When we talk about UV spectroscopy or UV–visible spectrophotometry, we’re talking about absorption spectroscopy or reflection spectroscopy in the ultraviolet and neighbouring visible parts of the electromagnetic spectrum. This means that it makes use of light that is visible and next to it. The absorption or reflectance of the chemicals involved in the visible spectrum has a direct impact on the apparent colour of the compounds. Electronic transitions occur between atoms and molecules in this region of the electromagnetic spectrum. As a companion technique to fluorescence spectroscopy, absorption spectroscopy examines electron transitions from the excited state to the ground state, whereas fluorescence is concerned with electron transitions from the excited state to the ground state.
Ultraviolet-visible spectroscopy (UV-VIS spectroscopy) is an analytical technique that analyses the number of discrete wavelengths of ultraviolet or visible light absorbed or transmitted through an object in comparison to a reference or blank object. Depending on the sample composition, this feature may be useful in determining what is in the sample and at what concentration it exists. Because this spectroscopy approach is dependent on the usage of light, let us first analyse some of the characteristics of light itself.
Light has a specific amount of energy that is inversely proportional to the wavelength of the light it emits. The result is that the energy carried by shorter wavelengths of light is greater than that carried by longer wavelengths of light. The promotion of electrons in a substance to a higher energy state, which we can detect as absorption, necessitates the use of a precise quantity of energy. To promote electrons to a higher energy state in a substance, electrons in different bonding environments require a different specific amount of energy than electrons in other bonding contexts. As a result, different wavelengths of light are absorbed by different substances, resulting in varied absorption coefficients. Humans are capable of seeing a spectrum of visible light ranging in wavelength from roughly 380 nm, which we perceive as violet, to approximately 780 nm, which we perceive as red. Ultraviolet light has wavelengths that are shorter than those of visible light, and its wavelengths are around 100 nm. As a result, the wavelength of light may be defined, which can be used in UV-Vis spectroscopy to study or identify distinct compounds by determining the exact wavelengths corresponding to maximal absorption.
UV-Vis spectroscopy is also beneficial in some more specialised research because of its qualitative properties. Changes in the wavelength corresponding to the peak absorbance may be tracked, which is valuable for investigating specific structural protein changes and determining the composition of batteries, for example. Increased sensitivity to shifts in peak absorbance wavelengths can also be relevant in more current applications, such as the characterisation of ultra-small nanoparticles and other nanomaterials. The possibilities for this method are numerous and appear to be virtually limitless.

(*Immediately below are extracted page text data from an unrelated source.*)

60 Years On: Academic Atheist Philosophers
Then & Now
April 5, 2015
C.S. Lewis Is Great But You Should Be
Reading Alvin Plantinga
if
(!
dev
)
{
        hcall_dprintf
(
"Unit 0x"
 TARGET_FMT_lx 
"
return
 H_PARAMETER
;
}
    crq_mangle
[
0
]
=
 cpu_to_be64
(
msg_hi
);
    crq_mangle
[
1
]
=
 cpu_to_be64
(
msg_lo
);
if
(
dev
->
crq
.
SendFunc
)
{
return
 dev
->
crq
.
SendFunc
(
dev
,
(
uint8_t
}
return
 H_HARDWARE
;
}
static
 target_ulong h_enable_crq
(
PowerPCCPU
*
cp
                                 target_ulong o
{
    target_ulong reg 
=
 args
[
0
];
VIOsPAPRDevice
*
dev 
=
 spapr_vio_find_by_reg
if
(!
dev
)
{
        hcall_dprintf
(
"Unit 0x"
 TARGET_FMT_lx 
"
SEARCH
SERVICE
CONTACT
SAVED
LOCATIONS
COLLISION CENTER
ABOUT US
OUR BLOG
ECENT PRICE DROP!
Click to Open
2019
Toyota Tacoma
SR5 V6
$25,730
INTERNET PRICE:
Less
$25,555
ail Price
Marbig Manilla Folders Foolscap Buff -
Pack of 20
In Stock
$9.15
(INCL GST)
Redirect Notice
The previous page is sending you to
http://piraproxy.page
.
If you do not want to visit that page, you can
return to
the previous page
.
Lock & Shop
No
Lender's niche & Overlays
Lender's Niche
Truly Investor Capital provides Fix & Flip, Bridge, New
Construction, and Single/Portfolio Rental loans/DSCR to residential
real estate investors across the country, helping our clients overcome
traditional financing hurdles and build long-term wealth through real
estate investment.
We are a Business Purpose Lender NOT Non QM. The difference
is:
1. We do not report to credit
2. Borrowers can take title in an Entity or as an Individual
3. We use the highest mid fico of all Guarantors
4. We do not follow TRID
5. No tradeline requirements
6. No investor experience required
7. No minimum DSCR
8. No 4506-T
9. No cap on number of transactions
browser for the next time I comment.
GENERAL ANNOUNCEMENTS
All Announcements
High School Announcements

This technique is also applicable in a variety of other sectors. It is useful to monitor transformer oil, for example, in order to ensure that electric power is delivered in a safe and reliable fashion. The ability to measure haemoglobin absorbance in order to calculate haemoglobin concentrations may be useful in cancer research. Using UV-Vis spectroscopy in wastewater treatment, kinetic and monitoring studies can be conducted to ensure that specific dyes or dye by-products have been effectively eliminated from the wastewater by comparing their spectra over time. It is also extremely useful in the investigation of food authenticity and the monitoring of air quality.